--- Provided information Enclosed Below ---

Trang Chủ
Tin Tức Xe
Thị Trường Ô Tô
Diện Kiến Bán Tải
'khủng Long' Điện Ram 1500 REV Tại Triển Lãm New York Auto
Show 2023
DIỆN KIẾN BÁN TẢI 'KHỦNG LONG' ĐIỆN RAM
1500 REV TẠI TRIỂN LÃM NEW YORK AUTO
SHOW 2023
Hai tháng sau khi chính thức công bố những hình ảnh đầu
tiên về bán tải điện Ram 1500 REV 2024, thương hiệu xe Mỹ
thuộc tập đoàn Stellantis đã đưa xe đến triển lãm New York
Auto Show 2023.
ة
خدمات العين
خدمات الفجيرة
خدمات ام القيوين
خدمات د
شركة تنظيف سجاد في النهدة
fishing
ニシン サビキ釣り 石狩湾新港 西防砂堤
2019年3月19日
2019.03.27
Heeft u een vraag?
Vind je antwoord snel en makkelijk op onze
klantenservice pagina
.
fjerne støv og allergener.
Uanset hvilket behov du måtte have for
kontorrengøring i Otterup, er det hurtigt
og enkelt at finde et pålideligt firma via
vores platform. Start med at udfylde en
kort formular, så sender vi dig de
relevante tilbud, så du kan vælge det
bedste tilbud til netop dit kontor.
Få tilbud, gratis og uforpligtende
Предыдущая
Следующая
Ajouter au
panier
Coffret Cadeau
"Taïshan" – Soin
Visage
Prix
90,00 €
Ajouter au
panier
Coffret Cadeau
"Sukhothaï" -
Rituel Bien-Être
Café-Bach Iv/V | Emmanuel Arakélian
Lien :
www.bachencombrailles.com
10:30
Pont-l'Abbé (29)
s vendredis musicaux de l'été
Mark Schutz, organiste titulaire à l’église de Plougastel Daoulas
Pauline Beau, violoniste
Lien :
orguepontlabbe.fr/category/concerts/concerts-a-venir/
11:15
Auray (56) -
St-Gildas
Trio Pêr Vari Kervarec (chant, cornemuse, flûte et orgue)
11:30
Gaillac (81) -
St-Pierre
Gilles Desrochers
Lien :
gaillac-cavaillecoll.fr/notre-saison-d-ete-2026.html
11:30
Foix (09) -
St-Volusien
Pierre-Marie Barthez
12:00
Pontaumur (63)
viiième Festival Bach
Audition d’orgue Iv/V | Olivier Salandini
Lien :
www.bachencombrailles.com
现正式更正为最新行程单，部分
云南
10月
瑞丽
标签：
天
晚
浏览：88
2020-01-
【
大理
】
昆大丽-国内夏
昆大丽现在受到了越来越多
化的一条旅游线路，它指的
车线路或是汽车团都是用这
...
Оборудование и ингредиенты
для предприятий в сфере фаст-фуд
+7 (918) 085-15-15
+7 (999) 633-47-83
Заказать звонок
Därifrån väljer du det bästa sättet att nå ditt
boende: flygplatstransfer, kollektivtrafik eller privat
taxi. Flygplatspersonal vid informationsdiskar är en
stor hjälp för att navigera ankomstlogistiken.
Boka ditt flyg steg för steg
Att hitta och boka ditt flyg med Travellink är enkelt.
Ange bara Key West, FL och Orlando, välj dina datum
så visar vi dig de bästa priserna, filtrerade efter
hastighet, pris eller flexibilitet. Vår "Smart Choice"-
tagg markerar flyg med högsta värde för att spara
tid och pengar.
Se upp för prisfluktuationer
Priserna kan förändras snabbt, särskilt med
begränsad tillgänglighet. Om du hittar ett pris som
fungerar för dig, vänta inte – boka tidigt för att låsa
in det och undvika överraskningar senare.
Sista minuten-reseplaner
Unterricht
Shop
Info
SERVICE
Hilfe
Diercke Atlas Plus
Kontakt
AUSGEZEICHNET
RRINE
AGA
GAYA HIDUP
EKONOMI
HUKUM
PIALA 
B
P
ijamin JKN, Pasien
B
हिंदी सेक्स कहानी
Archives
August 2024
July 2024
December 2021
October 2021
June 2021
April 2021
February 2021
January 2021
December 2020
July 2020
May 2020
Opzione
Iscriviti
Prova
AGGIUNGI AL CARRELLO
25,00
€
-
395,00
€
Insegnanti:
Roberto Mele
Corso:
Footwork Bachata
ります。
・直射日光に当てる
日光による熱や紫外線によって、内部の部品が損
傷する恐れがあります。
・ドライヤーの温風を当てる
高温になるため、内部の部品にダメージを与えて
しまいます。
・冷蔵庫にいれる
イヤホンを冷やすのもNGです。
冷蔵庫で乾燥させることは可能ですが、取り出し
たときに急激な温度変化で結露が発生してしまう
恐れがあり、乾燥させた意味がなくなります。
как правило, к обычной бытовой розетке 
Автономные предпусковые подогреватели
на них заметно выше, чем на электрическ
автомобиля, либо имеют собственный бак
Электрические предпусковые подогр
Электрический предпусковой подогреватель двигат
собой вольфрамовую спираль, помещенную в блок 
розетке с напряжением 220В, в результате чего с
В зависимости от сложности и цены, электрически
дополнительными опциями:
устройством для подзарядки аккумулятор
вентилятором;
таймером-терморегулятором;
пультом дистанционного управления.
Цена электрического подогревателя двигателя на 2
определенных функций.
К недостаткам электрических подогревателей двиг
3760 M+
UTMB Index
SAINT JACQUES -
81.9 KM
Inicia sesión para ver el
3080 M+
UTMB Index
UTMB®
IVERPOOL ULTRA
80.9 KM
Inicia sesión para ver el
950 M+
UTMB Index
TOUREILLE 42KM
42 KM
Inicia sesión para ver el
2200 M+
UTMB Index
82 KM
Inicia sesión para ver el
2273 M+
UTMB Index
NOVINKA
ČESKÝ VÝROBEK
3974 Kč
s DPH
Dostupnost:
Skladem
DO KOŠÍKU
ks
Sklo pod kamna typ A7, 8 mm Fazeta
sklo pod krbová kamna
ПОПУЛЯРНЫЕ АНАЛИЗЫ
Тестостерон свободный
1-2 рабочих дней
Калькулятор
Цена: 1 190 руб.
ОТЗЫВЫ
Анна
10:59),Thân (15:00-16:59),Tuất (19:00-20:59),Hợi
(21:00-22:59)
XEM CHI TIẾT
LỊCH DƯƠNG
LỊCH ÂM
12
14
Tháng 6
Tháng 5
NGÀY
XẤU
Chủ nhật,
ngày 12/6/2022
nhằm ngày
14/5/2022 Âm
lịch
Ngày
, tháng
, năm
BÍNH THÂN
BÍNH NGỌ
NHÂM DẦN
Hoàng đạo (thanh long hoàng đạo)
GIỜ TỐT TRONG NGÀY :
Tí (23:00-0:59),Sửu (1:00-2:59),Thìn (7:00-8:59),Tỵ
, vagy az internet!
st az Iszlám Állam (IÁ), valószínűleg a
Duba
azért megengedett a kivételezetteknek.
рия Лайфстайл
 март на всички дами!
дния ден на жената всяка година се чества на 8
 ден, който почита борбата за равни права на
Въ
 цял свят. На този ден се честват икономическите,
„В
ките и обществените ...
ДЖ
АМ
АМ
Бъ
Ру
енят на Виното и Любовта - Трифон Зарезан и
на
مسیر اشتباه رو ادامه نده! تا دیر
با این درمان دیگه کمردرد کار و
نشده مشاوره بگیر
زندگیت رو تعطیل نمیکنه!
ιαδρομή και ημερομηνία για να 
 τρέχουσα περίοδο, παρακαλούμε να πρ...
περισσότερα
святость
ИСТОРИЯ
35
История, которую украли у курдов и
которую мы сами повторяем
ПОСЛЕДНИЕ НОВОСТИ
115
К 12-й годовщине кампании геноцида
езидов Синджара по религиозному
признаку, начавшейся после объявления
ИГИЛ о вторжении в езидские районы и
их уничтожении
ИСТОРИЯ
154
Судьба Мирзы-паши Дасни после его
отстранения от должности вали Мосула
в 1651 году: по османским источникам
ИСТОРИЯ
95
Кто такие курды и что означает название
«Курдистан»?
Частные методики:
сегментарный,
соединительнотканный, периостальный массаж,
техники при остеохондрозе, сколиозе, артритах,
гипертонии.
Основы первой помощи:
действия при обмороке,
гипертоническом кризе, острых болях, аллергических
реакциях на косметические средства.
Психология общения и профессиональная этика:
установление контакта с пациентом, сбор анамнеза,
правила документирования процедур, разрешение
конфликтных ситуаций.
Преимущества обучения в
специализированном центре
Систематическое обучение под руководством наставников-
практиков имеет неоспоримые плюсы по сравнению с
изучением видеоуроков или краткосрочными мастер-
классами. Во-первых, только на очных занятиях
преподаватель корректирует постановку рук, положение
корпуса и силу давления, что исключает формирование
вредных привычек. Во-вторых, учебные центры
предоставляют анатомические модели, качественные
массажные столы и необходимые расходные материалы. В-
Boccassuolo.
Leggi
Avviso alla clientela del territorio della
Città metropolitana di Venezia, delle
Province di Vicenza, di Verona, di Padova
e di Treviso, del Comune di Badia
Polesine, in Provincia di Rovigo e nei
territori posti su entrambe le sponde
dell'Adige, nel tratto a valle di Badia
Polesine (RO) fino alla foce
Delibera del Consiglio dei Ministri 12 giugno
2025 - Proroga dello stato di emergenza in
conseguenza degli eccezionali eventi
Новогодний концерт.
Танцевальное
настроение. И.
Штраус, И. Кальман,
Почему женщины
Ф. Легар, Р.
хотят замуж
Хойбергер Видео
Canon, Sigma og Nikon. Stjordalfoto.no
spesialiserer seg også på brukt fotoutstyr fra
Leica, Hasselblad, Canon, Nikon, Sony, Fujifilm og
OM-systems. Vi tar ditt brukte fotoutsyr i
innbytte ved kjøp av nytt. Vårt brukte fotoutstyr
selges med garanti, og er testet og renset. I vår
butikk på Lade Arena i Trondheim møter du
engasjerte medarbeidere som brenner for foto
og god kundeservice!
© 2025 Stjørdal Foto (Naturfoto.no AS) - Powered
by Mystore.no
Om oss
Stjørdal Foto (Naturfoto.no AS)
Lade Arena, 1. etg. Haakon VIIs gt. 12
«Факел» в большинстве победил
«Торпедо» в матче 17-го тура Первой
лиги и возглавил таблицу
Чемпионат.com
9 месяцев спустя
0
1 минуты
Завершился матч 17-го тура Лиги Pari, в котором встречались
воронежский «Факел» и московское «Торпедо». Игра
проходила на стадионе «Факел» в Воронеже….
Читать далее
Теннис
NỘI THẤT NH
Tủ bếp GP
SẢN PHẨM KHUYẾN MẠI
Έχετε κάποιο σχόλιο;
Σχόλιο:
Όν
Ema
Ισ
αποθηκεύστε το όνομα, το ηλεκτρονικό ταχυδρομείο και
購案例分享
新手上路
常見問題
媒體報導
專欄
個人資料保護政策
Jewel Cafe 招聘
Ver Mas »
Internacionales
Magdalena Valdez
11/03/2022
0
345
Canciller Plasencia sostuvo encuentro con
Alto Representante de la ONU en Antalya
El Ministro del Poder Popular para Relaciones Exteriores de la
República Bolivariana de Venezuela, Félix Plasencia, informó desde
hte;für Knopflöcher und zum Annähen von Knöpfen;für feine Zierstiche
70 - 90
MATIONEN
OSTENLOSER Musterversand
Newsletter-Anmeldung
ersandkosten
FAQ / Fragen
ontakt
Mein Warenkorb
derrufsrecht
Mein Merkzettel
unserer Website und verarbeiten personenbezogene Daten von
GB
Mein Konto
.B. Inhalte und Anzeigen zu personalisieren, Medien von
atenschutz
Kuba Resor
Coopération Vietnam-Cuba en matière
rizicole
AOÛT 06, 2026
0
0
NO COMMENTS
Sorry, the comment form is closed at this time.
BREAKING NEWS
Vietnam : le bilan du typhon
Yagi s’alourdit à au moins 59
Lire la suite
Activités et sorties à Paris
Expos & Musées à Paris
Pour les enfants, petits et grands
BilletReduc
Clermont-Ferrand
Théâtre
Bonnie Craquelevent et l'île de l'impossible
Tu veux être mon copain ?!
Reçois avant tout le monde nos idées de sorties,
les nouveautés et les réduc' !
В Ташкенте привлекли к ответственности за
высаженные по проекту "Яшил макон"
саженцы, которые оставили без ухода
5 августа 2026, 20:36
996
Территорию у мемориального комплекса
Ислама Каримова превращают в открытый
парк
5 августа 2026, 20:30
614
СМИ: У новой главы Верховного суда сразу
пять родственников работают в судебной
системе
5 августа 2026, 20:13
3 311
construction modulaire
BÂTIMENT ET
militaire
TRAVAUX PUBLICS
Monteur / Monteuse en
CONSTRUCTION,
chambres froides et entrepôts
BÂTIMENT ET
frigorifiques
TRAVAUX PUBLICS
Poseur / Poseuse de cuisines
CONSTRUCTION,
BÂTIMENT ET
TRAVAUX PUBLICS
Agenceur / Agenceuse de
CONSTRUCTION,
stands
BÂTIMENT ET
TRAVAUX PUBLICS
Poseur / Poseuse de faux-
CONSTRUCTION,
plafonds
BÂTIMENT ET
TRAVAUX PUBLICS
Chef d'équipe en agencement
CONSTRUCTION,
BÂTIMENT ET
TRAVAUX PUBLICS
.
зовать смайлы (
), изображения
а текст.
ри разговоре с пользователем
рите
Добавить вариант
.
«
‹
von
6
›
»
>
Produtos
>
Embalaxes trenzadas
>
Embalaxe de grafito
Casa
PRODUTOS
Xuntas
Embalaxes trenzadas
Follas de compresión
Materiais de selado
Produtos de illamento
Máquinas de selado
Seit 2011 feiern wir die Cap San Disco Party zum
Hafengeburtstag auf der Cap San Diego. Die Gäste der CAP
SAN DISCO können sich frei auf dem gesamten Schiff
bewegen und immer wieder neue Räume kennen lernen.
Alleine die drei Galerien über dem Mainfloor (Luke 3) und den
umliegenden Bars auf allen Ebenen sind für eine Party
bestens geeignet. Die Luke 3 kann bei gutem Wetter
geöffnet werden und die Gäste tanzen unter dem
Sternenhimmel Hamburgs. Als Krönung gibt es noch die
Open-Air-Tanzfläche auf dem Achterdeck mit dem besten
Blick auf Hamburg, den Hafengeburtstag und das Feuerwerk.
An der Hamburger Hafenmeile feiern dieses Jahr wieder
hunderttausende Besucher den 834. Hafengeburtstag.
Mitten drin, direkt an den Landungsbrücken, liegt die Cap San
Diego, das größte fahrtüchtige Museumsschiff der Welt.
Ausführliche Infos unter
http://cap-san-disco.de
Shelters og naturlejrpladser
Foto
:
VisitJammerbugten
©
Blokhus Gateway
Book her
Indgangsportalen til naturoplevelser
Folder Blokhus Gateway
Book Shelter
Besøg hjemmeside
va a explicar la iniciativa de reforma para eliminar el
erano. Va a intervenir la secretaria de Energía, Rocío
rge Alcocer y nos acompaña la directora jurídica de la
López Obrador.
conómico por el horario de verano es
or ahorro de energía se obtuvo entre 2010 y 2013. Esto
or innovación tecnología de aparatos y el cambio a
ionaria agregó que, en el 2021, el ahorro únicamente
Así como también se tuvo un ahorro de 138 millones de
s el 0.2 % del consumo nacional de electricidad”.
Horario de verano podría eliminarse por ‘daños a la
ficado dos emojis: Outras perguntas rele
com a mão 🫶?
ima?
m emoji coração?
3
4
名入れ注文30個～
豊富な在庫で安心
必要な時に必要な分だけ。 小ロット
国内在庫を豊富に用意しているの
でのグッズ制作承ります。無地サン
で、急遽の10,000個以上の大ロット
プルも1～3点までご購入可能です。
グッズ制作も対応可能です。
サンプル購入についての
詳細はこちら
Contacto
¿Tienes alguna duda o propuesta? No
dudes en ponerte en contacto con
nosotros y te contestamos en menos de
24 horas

--- End of Enclosed Provided information ---

■ Request
Say how many lines of the data hold the word "Plasencia", and leave out everything but the number.

■ Solution to this exercise
2